§ **WHAT TO DO**
Please reproduce only the lines from the one containing "Para execução da atividade, você" through the one containing "1. Instanciar *X*", both included, swapping "máquinas virtuais" for "instâncias" wherever it occurs and leaving everything else unchanged.

Content starts

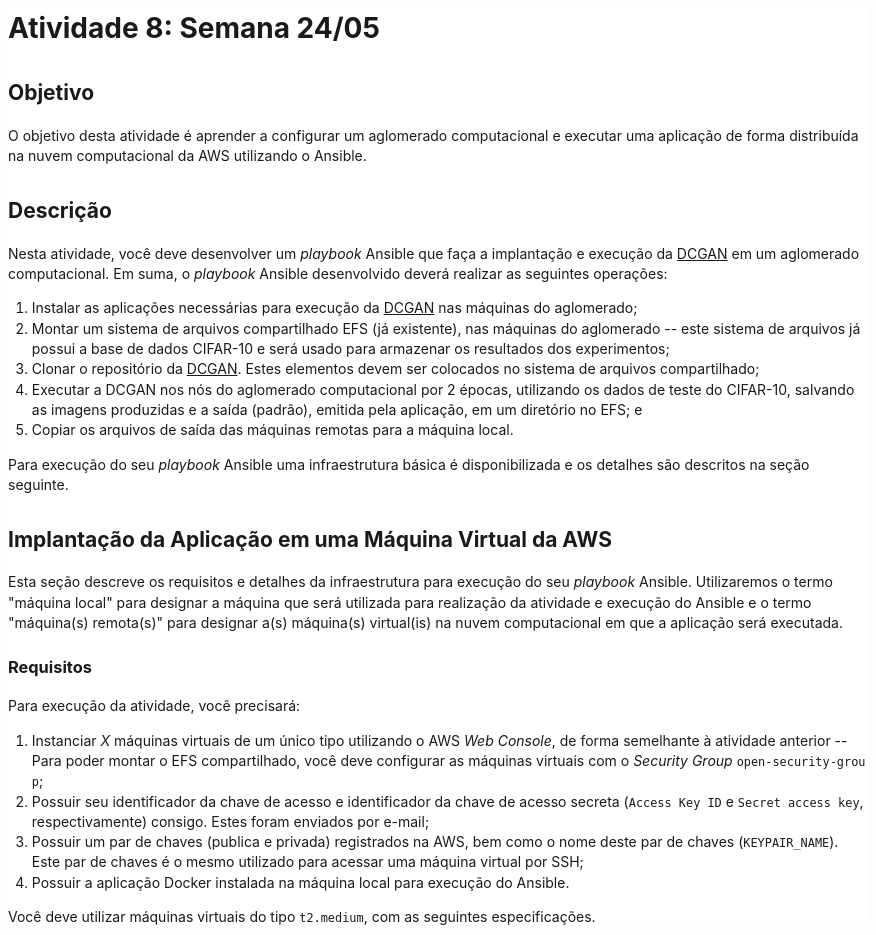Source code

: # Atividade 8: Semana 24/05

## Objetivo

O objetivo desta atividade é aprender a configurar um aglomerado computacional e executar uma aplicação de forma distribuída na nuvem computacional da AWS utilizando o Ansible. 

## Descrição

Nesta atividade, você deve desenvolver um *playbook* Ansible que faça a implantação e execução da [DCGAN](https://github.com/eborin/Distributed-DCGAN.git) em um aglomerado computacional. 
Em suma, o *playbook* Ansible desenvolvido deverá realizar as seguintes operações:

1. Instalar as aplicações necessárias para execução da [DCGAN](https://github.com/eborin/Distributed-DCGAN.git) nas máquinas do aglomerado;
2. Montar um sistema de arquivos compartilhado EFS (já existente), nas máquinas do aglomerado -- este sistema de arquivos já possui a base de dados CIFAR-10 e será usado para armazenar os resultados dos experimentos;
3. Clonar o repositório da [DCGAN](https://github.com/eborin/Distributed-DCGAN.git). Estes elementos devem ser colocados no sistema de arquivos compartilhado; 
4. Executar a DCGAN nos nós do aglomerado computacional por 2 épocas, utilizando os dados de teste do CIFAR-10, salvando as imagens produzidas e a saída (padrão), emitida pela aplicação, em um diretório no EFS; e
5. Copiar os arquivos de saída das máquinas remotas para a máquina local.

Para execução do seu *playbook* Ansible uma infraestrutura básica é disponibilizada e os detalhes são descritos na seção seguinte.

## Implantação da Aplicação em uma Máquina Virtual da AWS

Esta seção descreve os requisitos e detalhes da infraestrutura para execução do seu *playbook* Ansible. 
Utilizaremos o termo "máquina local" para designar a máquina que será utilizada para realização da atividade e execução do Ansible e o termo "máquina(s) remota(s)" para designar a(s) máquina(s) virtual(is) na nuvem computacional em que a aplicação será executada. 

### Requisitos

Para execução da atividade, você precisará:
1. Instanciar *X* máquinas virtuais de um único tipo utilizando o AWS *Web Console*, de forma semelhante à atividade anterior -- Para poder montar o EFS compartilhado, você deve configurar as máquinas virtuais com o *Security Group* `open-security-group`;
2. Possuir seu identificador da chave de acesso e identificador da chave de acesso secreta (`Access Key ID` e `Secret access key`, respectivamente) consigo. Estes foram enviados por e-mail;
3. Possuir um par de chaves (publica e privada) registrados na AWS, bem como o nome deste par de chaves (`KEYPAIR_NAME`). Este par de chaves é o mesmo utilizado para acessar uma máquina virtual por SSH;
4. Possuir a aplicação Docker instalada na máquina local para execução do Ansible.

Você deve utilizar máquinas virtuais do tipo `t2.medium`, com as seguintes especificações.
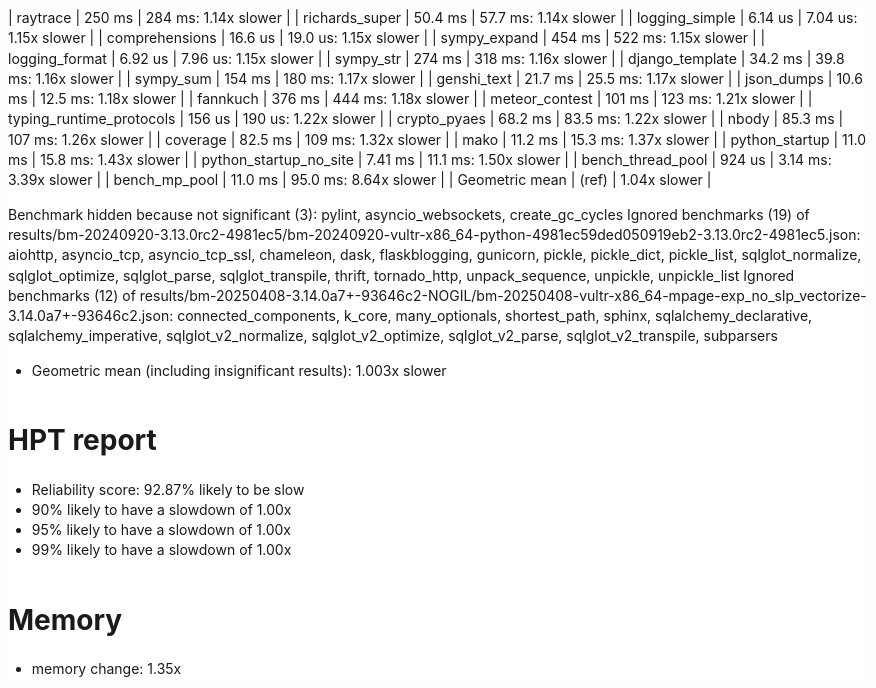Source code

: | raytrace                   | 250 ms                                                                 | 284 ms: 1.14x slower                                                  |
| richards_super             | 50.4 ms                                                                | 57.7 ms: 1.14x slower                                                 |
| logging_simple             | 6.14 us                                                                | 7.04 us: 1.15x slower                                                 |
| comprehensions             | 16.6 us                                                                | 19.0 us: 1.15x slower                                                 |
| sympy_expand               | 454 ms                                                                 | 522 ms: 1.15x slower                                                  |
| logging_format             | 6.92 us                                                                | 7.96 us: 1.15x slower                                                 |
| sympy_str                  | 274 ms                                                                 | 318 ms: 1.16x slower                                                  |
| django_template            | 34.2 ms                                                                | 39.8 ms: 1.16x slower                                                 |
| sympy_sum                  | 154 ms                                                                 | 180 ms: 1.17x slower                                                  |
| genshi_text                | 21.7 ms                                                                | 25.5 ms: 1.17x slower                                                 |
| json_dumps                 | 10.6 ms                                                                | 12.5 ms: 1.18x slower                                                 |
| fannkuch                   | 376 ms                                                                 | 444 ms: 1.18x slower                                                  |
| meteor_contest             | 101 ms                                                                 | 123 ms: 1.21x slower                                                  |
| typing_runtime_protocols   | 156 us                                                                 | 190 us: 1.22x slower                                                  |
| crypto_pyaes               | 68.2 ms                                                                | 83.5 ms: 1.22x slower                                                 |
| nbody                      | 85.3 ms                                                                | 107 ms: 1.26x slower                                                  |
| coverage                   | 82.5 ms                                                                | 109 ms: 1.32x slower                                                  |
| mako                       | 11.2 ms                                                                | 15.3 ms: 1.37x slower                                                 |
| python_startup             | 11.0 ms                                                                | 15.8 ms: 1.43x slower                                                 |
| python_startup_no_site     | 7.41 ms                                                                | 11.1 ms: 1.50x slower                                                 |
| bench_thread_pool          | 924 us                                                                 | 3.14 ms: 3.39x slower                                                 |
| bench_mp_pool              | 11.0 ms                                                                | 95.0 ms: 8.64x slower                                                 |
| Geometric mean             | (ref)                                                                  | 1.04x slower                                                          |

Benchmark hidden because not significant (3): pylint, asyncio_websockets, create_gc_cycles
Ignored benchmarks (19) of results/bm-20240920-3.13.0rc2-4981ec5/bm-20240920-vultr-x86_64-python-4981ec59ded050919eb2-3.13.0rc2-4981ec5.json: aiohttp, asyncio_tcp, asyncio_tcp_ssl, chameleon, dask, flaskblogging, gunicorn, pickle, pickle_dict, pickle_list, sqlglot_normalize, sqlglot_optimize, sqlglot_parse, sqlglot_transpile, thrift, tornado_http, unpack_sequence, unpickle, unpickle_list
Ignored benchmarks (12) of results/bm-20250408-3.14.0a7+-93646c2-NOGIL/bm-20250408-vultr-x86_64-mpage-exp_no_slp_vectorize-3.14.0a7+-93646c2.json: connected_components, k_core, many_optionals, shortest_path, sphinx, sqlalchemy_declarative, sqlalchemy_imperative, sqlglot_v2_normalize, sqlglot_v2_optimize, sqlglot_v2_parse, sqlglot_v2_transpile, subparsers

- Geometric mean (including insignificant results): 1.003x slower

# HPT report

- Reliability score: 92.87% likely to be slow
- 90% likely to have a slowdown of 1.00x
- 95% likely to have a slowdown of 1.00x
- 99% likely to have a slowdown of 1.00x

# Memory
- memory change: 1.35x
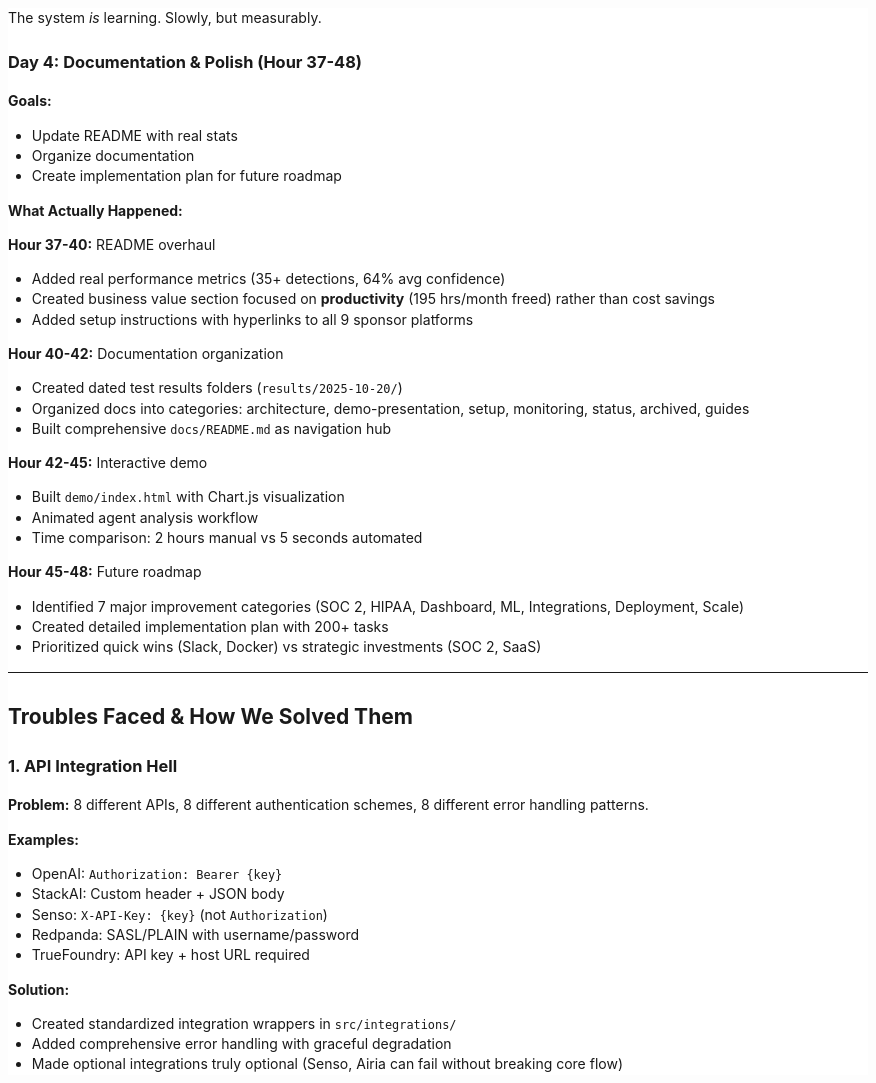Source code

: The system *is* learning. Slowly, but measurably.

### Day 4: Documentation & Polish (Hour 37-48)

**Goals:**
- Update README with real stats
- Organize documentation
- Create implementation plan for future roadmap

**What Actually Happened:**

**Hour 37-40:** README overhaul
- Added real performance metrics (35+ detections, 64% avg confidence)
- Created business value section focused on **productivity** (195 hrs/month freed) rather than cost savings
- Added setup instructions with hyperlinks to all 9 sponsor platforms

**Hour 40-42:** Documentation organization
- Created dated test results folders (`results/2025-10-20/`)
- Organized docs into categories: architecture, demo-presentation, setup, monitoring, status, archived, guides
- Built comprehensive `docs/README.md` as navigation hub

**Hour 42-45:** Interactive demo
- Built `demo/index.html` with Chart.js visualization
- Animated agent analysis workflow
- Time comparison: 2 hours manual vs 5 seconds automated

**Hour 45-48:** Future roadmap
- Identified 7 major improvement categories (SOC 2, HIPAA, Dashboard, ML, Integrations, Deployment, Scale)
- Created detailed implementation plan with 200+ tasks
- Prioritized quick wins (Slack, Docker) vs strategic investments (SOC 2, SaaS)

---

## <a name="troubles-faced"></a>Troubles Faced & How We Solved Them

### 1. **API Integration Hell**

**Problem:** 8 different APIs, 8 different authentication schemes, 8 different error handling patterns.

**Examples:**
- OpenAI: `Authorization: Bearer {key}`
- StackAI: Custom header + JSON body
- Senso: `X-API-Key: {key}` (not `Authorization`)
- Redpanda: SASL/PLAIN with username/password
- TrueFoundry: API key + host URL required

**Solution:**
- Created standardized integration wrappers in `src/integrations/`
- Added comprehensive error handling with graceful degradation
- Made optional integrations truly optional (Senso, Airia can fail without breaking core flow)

Content ends

§ **OUTPUT FOR THIS EXERCISE**
Para execução da atividade, você precisará:
1. Instanciar *X* instâncias de um único tipo utilizando o AWS *Web Console*, de forma semelhante à atividade anterior -- Para poder montar o EFS compartilhado, você deve configurar as instâncias com o *Security Group* `open-security-group`;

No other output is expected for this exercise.